On Fri, Nov 25 2022, Jason Wang <jasowang@redhat.com> wrote:

> å 2022/11/24 20:12, Cornelia Huck åé:
>> On Thu, Nov 24 2022, "Michael S. Tsirkin" <mst@redhat.com> wrote:
>>
>>> On Thu, Nov 24, 2022 at 03:37:42PM +0800, Jason Wang wrote:
>>>> On Thu, Nov 24, 2022 at 3:08 PM Michael S. Tsirkin <mst@redhat.com> wrote:
>>>>> On Thu, Nov 24, 2022 at 01:41:41PM +0800, Jason Wang wrote:
>>>>>> On Thu, Nov 24, 2022 at 5:08 AM Michael S. Tsirkin <mst@redhat.com> wrote:
>>>>>>> +The following group types, and their identifiers, are currently specified):
>>>>>>> +\begin{description}
>>>>>>> +\item[SR-IOV group type (0x1)]
>>>>>>> +This device group has a PCI Single Root I/O Virtualization
>>>>>>> +(SR-IOV) physical function (PF) device as the owner and includes
>>>>>>> +all its SR-IOV virtual functions (VFs) as members (see
>>>>>>> +\hyperref[intro:PCIe]{[PCIe]}).
>>>>>> So I wonder what's the advantage of using a global identifier over the
>>>>>> transport specific one. There's almost no way for CCW/MMIO to use
>>>>>> SR-IOV. Limiting it to PCI seems much easier and avoids layer
>>>>>> violation.
>>>>>>
>>>>>> Thanks
>>>>> So we burn up an identifier, ccw and mmio won't be able to use it.
>>>>> Big deal? Why?
>>>> Because it is transport specific. The basic facility should be
>>>> transport independent.
>>> I tried this but the result is spread all over the spec
>>> and does not result in a readable cohesive whole.
>
>
> I may miss something, but it looks to me it's just a subsection in the 
> PCI transport to describe the SR-IOV group identifier.
>
>
>>> So we give up on the transport independent purity a bit and it
>>> seems worth it.
>>> Also explained this in the cover letter - have you seen that?
>
>
> Sorry, I don't.
>
>
>>>
>>>
>>>
>>>>> And I think we might find a use for this with MMIO
>>>>> down the road with some kind of passthrough. Who knows.
>>>> Probably, but can it be modeled exactly as what SR-IOV looks like? Or
>>>> anyhow, it's not too late to define this for MMIO at that time. For
>>>> example, we know MSI-X may work for MMIO but we define it only for PCI
>>>> now.
>>>>
>>>> Thanks
>>> Right. So if we reserve the id for all transports then it will
>>> be easy to do.
>> Also, if we go with transport-specific ids, we might end up with
>> different ids per transport when we add a future transport-independent
>> feature.
>
>
> I'm not sure this is a real problem:
>
> 1) all the basic facilities are now transport-independent but they are 
> implemented via different transport specific registers/commands/offsets etc.
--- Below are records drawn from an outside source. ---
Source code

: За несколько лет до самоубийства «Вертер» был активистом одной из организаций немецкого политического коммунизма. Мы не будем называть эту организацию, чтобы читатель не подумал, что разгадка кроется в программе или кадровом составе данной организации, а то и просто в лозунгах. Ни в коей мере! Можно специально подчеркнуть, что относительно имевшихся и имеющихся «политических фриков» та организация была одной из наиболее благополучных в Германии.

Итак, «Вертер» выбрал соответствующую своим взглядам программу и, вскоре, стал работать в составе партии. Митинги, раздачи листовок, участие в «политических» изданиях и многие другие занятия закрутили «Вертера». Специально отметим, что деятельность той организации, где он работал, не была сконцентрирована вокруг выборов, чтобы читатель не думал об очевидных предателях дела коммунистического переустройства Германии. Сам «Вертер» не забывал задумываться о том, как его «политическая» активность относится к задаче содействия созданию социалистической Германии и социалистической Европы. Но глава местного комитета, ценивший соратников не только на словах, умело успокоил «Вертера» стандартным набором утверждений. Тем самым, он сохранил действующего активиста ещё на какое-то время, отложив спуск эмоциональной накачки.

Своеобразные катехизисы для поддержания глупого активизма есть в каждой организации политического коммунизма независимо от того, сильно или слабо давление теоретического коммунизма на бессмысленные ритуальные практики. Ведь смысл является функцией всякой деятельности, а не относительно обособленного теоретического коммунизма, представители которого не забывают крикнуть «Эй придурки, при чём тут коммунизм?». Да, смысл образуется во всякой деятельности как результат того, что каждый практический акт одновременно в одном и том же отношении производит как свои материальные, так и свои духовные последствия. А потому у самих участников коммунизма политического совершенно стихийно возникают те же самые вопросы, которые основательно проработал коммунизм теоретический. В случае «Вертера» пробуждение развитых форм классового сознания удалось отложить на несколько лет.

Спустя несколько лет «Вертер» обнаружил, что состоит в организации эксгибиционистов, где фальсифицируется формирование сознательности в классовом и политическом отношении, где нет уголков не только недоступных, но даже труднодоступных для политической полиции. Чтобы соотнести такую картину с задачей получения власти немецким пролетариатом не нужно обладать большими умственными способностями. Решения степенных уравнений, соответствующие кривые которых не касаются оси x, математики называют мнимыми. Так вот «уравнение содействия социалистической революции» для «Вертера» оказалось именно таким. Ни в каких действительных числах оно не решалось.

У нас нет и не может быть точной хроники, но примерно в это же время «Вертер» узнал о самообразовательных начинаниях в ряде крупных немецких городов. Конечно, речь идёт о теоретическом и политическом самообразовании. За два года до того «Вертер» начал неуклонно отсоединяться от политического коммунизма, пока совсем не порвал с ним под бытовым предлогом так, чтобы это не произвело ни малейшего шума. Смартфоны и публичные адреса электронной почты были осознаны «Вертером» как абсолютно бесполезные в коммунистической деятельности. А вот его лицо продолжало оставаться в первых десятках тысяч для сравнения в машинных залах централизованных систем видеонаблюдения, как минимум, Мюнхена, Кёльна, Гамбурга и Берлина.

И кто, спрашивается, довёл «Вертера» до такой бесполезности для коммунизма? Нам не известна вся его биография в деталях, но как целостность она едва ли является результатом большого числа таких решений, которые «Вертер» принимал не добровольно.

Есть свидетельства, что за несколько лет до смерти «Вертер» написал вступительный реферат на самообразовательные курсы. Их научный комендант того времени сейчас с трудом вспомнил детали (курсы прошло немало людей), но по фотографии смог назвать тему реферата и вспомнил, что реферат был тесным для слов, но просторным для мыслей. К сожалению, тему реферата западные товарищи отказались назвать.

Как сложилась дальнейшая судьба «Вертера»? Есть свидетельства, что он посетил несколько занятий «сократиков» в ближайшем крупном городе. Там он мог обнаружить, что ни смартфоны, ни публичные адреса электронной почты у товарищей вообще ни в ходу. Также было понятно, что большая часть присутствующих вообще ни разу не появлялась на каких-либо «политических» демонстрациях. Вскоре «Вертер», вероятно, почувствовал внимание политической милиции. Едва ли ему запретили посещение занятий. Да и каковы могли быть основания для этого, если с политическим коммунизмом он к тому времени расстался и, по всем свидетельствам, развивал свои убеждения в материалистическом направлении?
Yes, but in this case we're using the same basic structure, just with a
different id. I think that has a high potential for errors.

> 2) I'm not quite sure there would be a transport-independent group 
> identifier other than the virtqueue transport, so I wonder if it makes 
> sense to split the id space into global ones as well as the transport 
> specific ones

I think global vs. transport-specific is overkill here. I don't think we
expect a flood of new group types.

>
>
>>   The global id space really should be big enough to accommodate
>> even single-transport groups.
>
>
> Yes, so it's not about the space but about whether or it it's 
> worth/correct/expensive to describe a transport specific identifier in 
> the basic facility part.

IMHO, splitting this or using transport-specific namespaces is making
this complicated for not much in return. What do others think?